The legal fight is shaped by a documented history of violence between the couple in the months before Sidney’s death. Court documents described by local news outlets say police responded to five domestic violence incidents involving Golden and Sidney between June and September 2022. In four of those incidents, Golden said Sidney choked, punched, slapped or pushed her. In July 2022, she obtained an order of protection after he allegedly punched her in the face. The record is not one-sided. In one separate incident, prosecutors said Sidney accused Golden of cutting him in the neck badly enough that he needed hospital treatment, though he did not press charges. That history is now central to the defense argument that the fatal stabbing cannot be understood as a single isolated act. Golden’s lawyers have said the relationship had repeated cycles of abuse and that earlier interventions failed to keep her safe. Supporters have used that record to argue the state is treating a survivor as an aggressor. Prosecutors have not publicly answered those arguments in detail and have largely confined their comments to court.

The case has stretched across more than three years. At an Oct. 25, 2022, hearing, a judge set bail at $2 million after prosecutors argued Golden armed herself, went into a bedroom and stabbed Sidney after relatives had separated the pair. Days later, Judge Mary Marubio lowered bail to $50,000, citing an Illinois law that directs courts to seek alternatives to pretrial incarceration for pregnant defendants. Marubio said release was in the best interest of Golden’s unborn child, and a community bond fund posted the required $5,000 to secure her release. Golden later gave birth and has remained free while awaiting trial under pretrial supervision. In March, prosecutors offered to resolve the case with a plea to second-degree murder and two years of probation. Her lawyers rejected that deal, saying a conviction would still carry lasting penalties, including violent offender registration and barriers to employment and benefits. On April 7, Cook County Judge Steven Watkins set trial for Aug. 17 and scheduled a status hearing for July 13. The Cook County state’s attorney’s office has said the case “continues through the judicial process.”

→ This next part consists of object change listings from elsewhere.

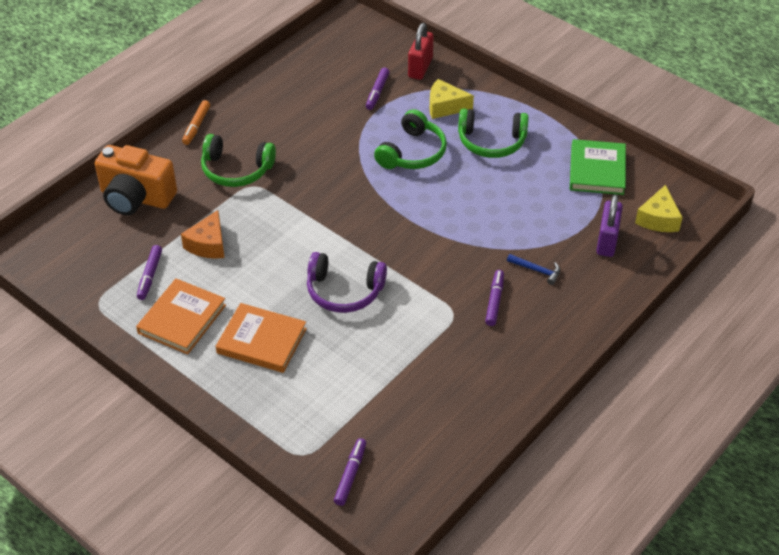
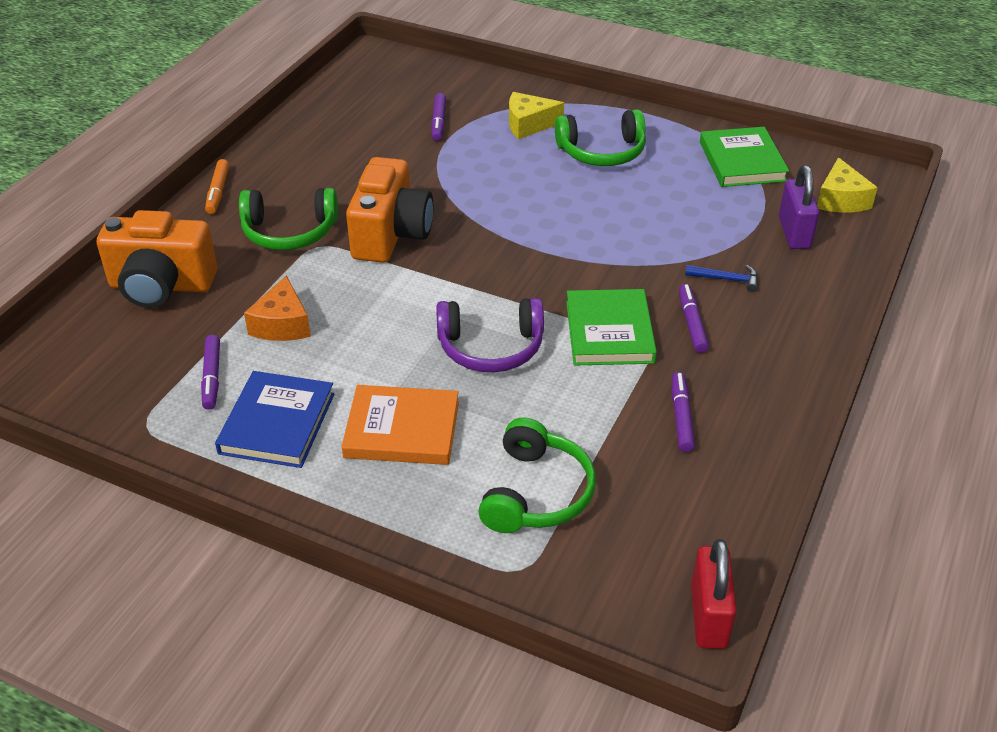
camera: 15 degrees left, 5 degrees down
orange book [136,278,226,355] -> blue book [215,371,334,468]
purple marker [334,438,366,506] -> purple marker moved to [672,372,695,452]
green headphones [374,109,447,169] -> green headphones moved to [478,417,596,533]
red padlock [408,23,434,80] -> red padlock moved to [691,539,737,649]
none -> orange camera [346,157,433,263]
none -> green book [566,289,657,366]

As the court dates have approached, the case has drawn a visible circle of backers. A vigil in Daley Plaza on April 6 focused on battered women and called for the charges to be dismissed. The next day, supporters filled the courtroom and hallways near the Leighton Criminal Courthouse, many wearing purple and carrying signs that said “Free Keshia” and “We stand with Keshia Golden.” Assistant Public Defender Julie Koehler told supporters that Golden reached for a knife to protect herself from an abuser who was trying to kill her and her unborn child. Sierra Bartlett of the public defender’s office said the case has hung over Golden for years while she raises her daughter, Ky’liyah, now 3. Another member of Golden’s legal team told reporters after the April hearing, “If you defend yourself, you will be punished.” Organizers including Moms United Against Violence and Incarceration and the Women’s Justice Institute have also urged Cook County State’s Attorney Eileen O’Neill Burke to drop the charges. Sidney’s relatives have been less visible in recent coverage, and one outlet reported that his family could not be reached for comment.

Golden remains out of jail as the case moves toward trial. Unless prosecutors dismiss the charges or the sides reach a deal, the next public milestone is the July 13 status hearing, followed by the planned Aug. 17 trial date in Cook County court.

Author note: Last updated April 15, 2026.